- **ASSIGNMENT**
Begin with the line containing "side table [159,352,229,464]" and copy every line after it to the end of the entries, exactly, leaving out the lines before it.

..............................

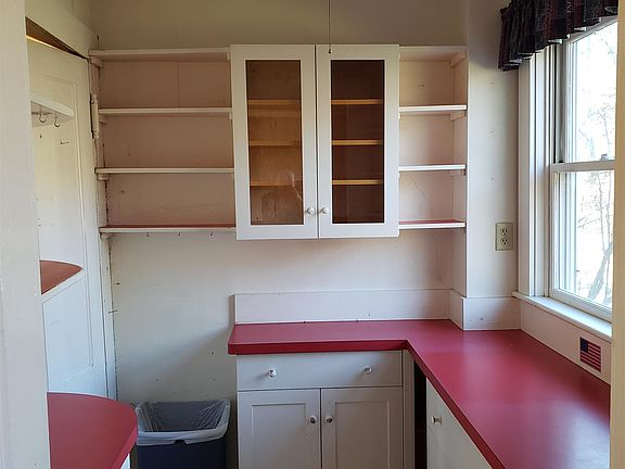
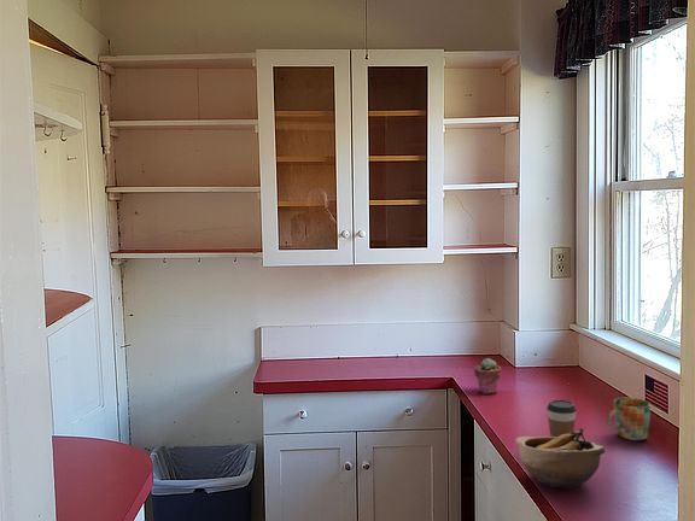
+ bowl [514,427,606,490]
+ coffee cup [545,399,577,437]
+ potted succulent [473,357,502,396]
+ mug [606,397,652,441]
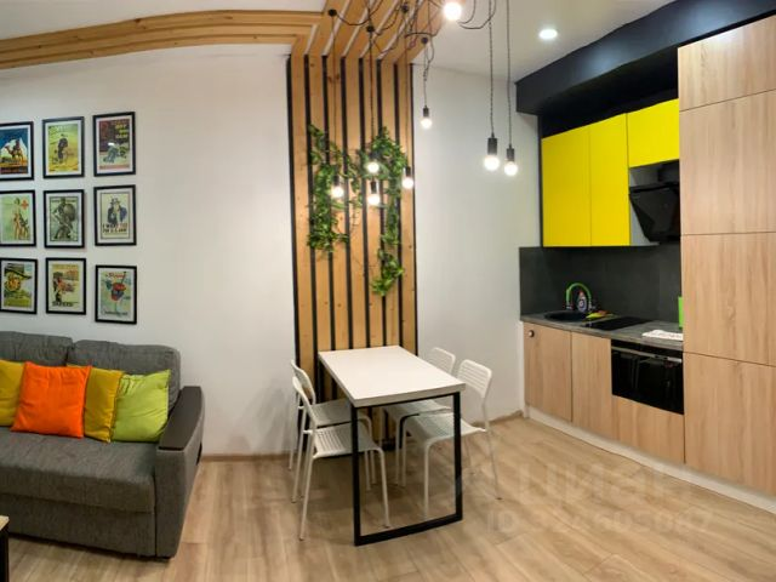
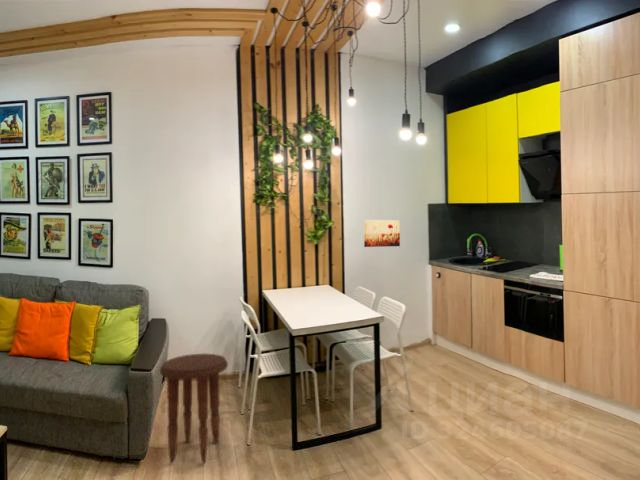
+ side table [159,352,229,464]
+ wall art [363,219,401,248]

..............................

- **RESULT**
+ side table [159,352,229,464]
+ wall art [363,219,401,248]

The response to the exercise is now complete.